The feel of my theatrical work is based in darkness and deep reflection, yet is ultimately humorous and hopeful. It is by far the most subversive and encompassing form of art I’ve practiced. In the future, I would like to explore the intensity and collaboration of theater again.
In 2005, after the sudden death of one of my few childhood friends, I endured a term of suicidal ideation that was finally overwhelming enough that I challenged my notion that I was too smart for therapy and began seeking earnest mental help for lifelong psychiatric struggles. I rebranded phuqed.org into a members-only journal which evolved over the years from a dumping ground for my hopeless angst into a kind of personal development resource.
I wrote predominantly about my intensive therapy sessions, level ups, and shared depression and suicidal ideation survival tips, usually as I discovered them myself. My rants and anger gave way to more of a motivational monologue where I described how I was triumphing over myself, journeying into the shards of my psyche, utilizing every tool and skill I could get my hands on to address the multiple instances of fracturing that had occurred in my development.
By the time I’d established legitimate sentience I had become entrenched in a constant loop of incredible stress and self neglect, actively going out of my way to drown out how deeply I and those around me were abusing ourselves and one another. As part of what became an impressively multifaceted recovery from that life, I sought out massage.
The experience stayed with me, profoundly altering my course. My own relationship with Complex PTSD, unresolved grief and severe suicidal depression informed the development of my practice to include emotional and neurological awareness in conjunction with movement and manual massage therapies.

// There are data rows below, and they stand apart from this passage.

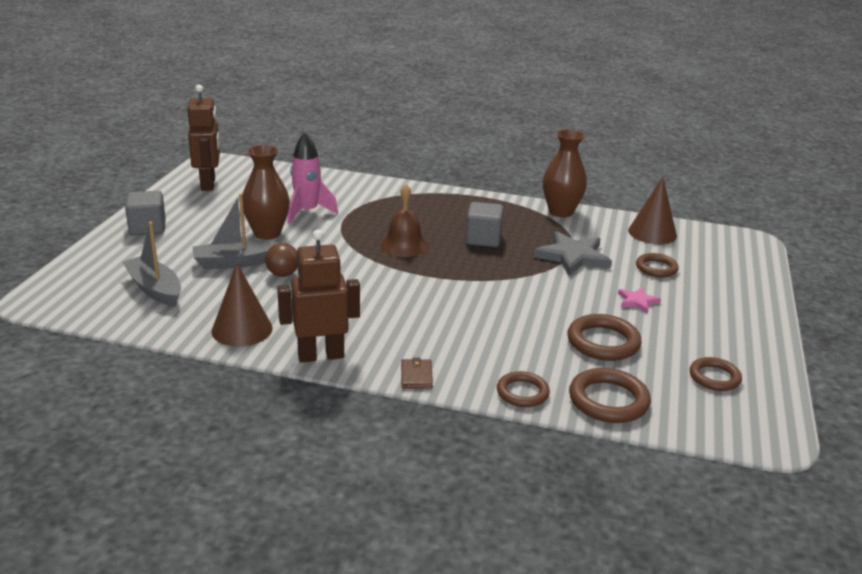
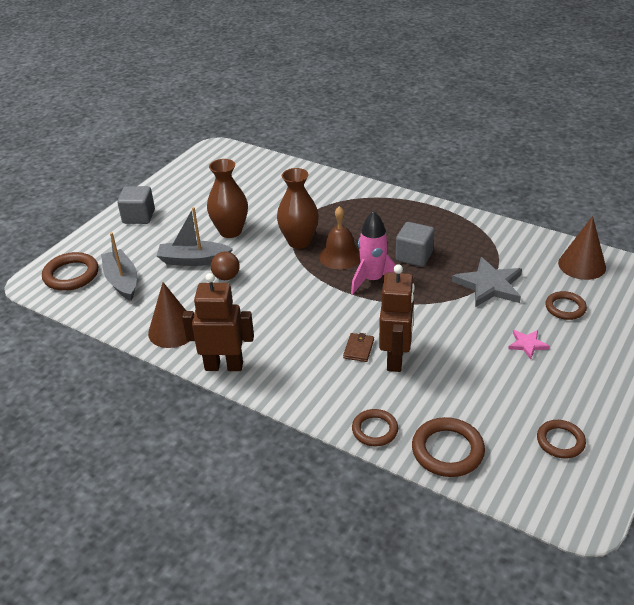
camera: 20 degrees right, 10 degrees up
(208, 184) = (203, 172): brown robot -> brown robot (395, 358)
(307, 212) = (272, 211): pink rocket -> pink rocket (373, 280)
(416, 376) = (292, 398): brown wallet -> brown wallet (358, 349)
(561, 212) = (502, 231): brown vase -> brown vase (299, 242)
(603, 342) = (472, 386): brown ring -> brown ring (71, 275)

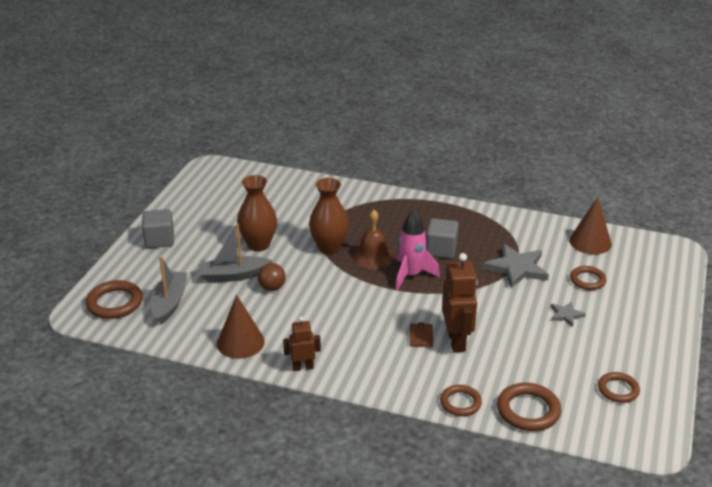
camera: 15 degrees left, 5 degrees down
(122, 281) = (170, 303): grey boat -> grey boat turned 45 degrees clockwise
(224, 366) = (303, 367): brown robot -> brown robot, size x0.59
(527, 344) = (566, 315): pink star -> grey star

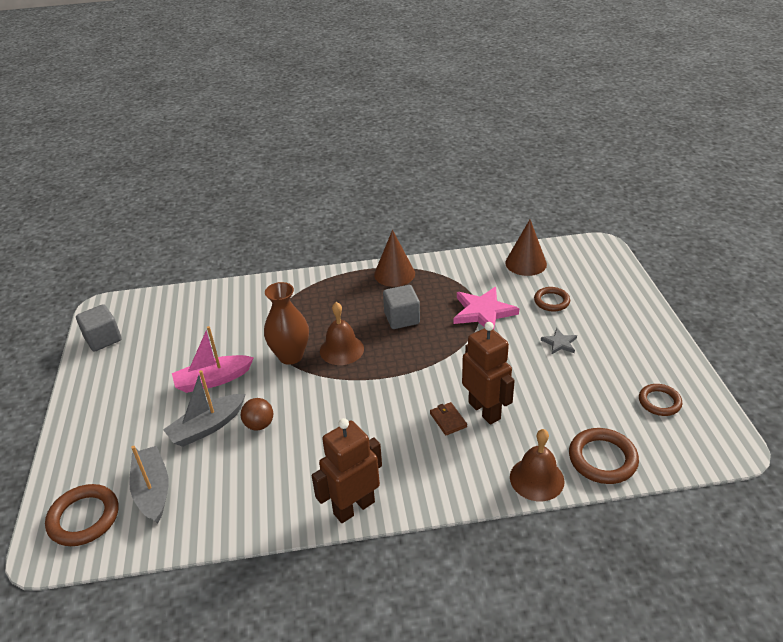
camera: 25 degrees left, 5 degrees up
(159, 240) = (94, 416): grey cube -> grey cube (103, 339)
(240, 342) = (266, 506): brown cone -> brown cone (394, 274)
(258, 245) = (213, 380): brown vase -> pink boat
(303, 367) = (353, 507): brown robot -> brown robot, size x1.70
(411, 275) = (392, 356): pink rocket -> none
(460, 403) = (537, 479): brown ring -> brown bell
(516, 268) = (483, 312): grey star -> pink star

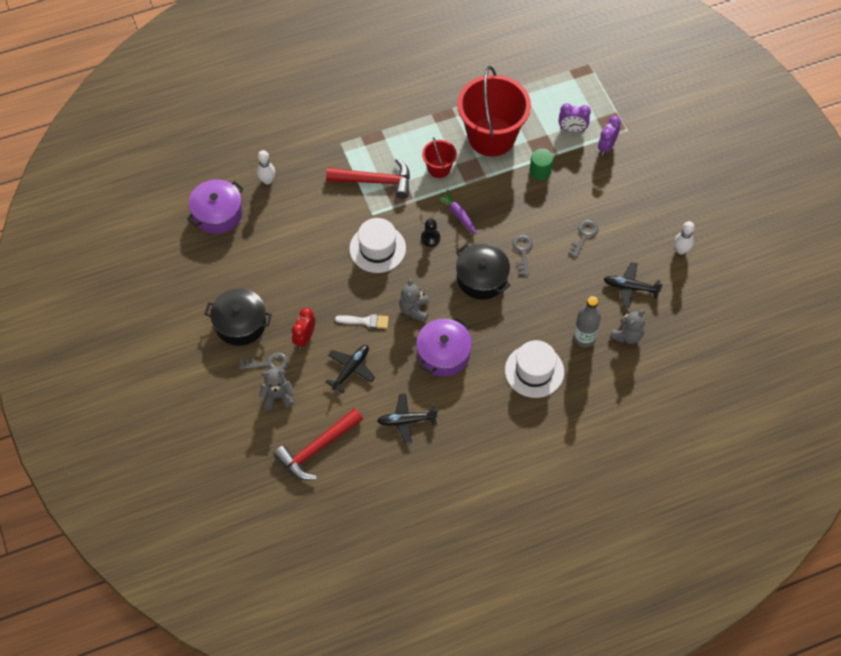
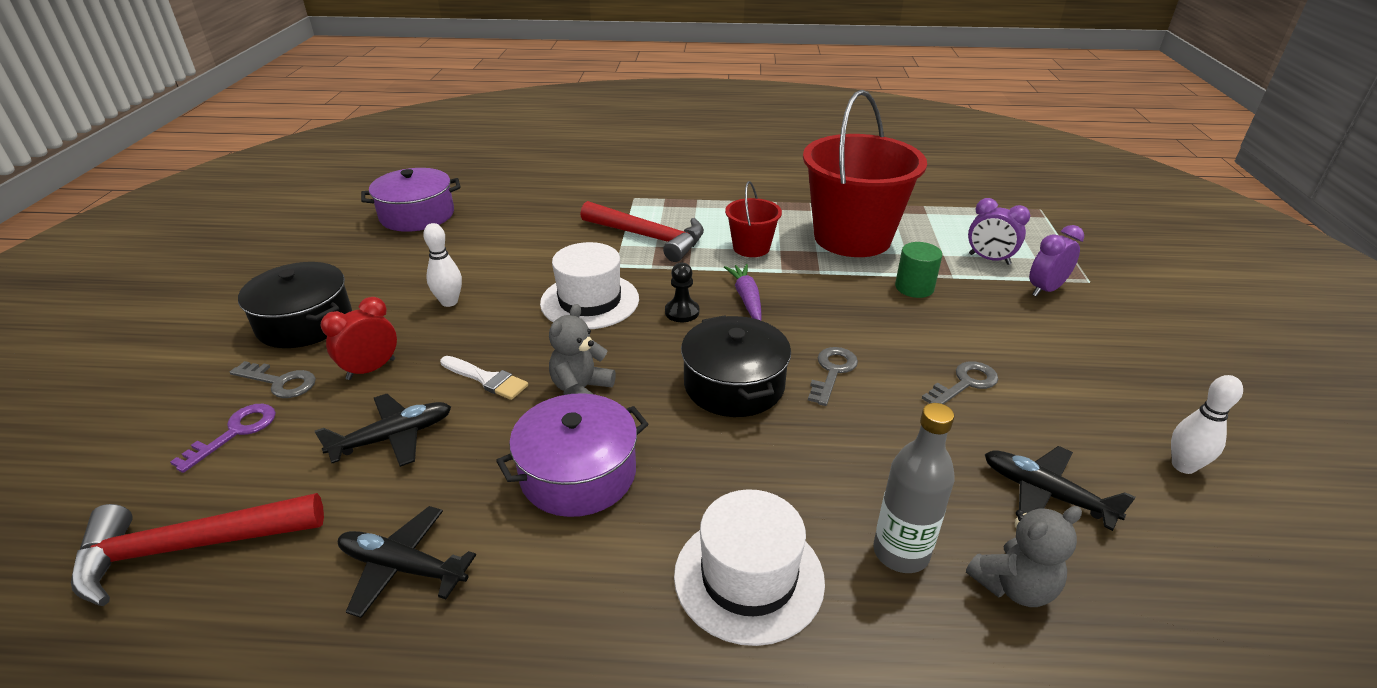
camera: 25 degrees right, 25 degrees down
(267, 180) = (510, 204): white bowling pin -> white bowling pin (449, 302)
(278, 396) = (235, 432): grey teddy bear -> purple key

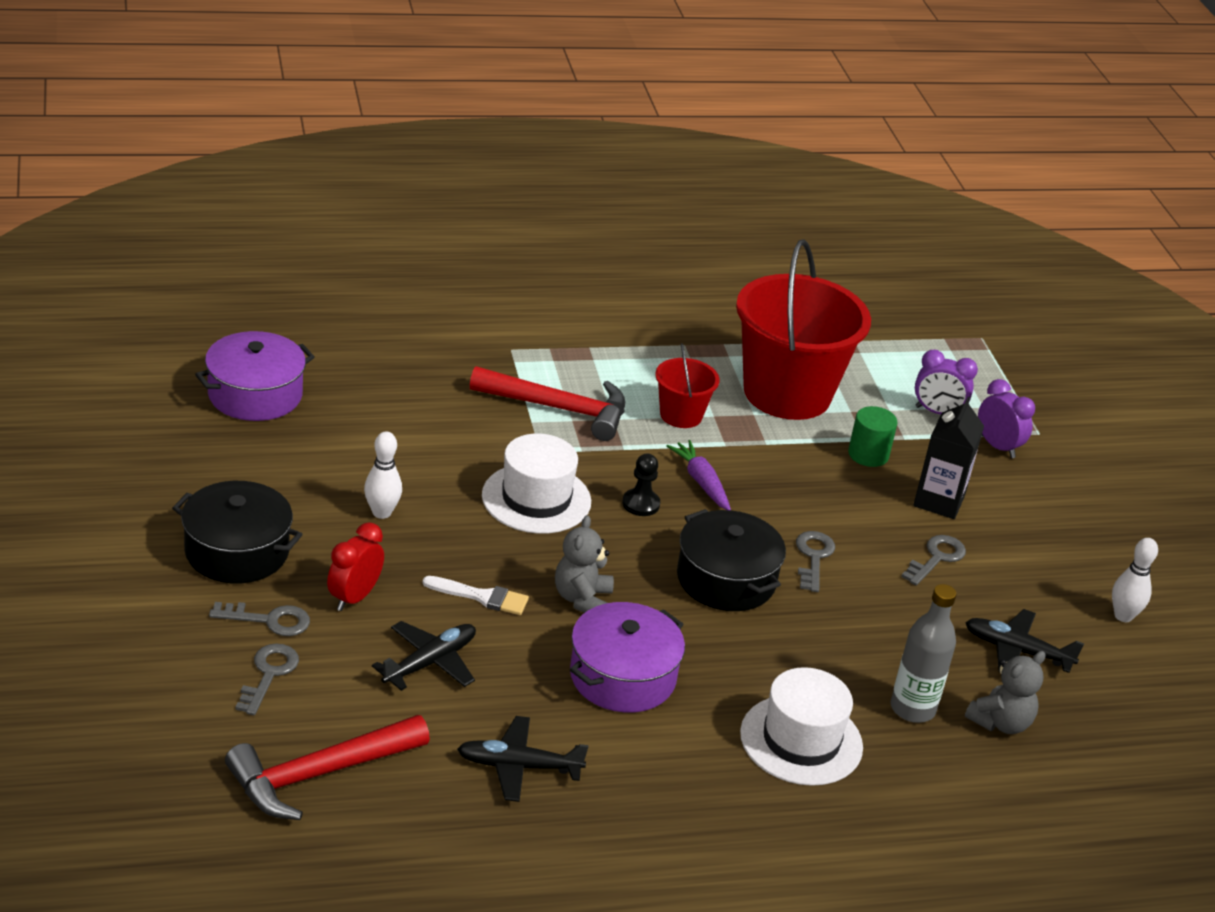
camera: 20 degrees left, 0 degrees up
(235, 432) = (269, 674): purple key -> grey key
(977, 331) = (939, 501): none -> black carton
(1045, 289) = (997, 447): purple clock -> purple clock turned 105 degrees clockwise

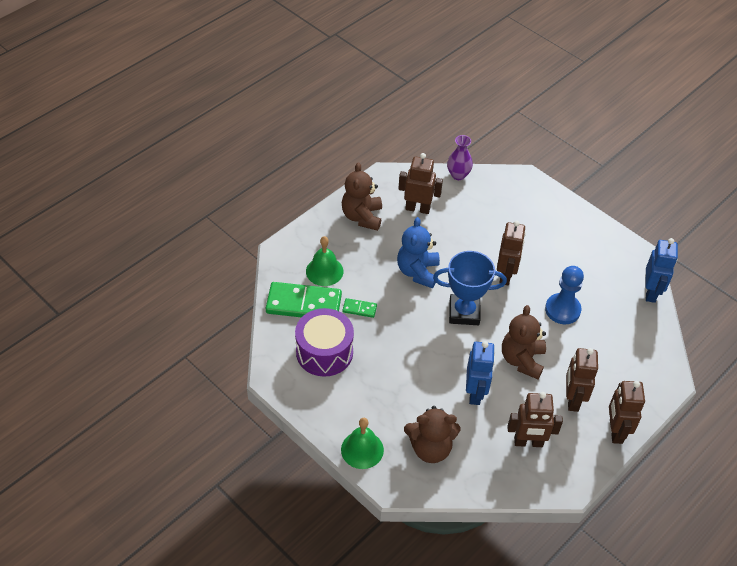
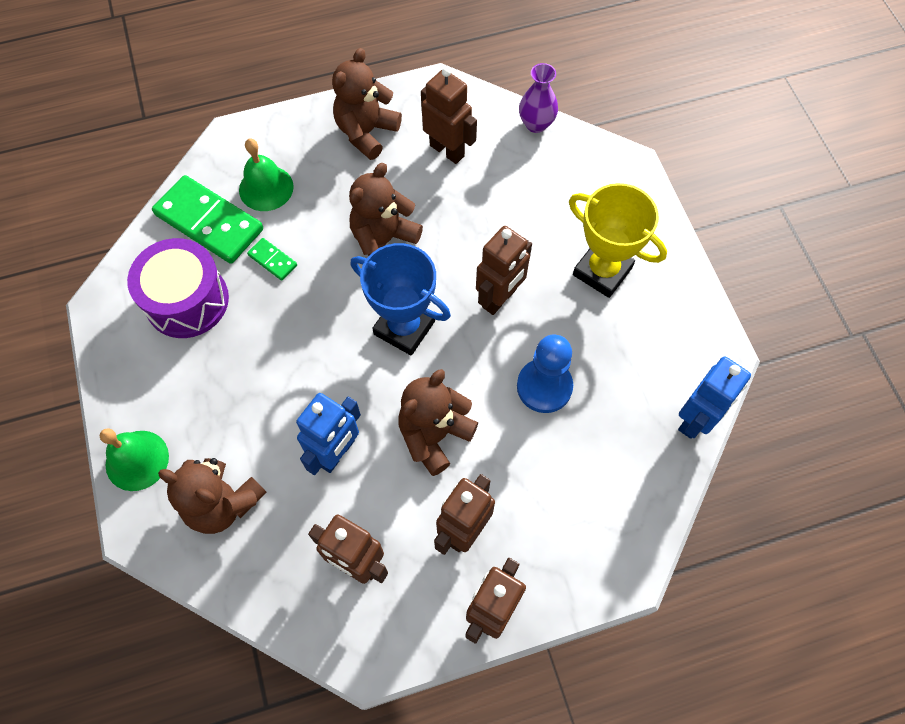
camera: 30 degrees right, 15 degrees up
(418, 272) = (384, 241): blue teddy bear -> brown teddy bear
(550, 238) = (602, 271): none -> yellow trophy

I closed my 8-year private Pioneer Square practice in 2014, succumbing finally to the inflation and gentrification that has plagued Seattle since.. about the time my arrogant yuppie ass showed up. Before that, I received consistent feedback regarding the remarkable impact I had in my clients lives.
“I would like to be remembered as somebody who made the path a little easier for somebody behind me” – Heather Flemming
If there is one thing I miss most about that short time in the hayday of my life, it’s having the stability, resources, space, and community that I needed to have made a profound difference for the people who trusted me to leverage what I’d been through to help them learn something new.
Most of what I seek to find again now revolves around figuring out how to do all that again, only better this time.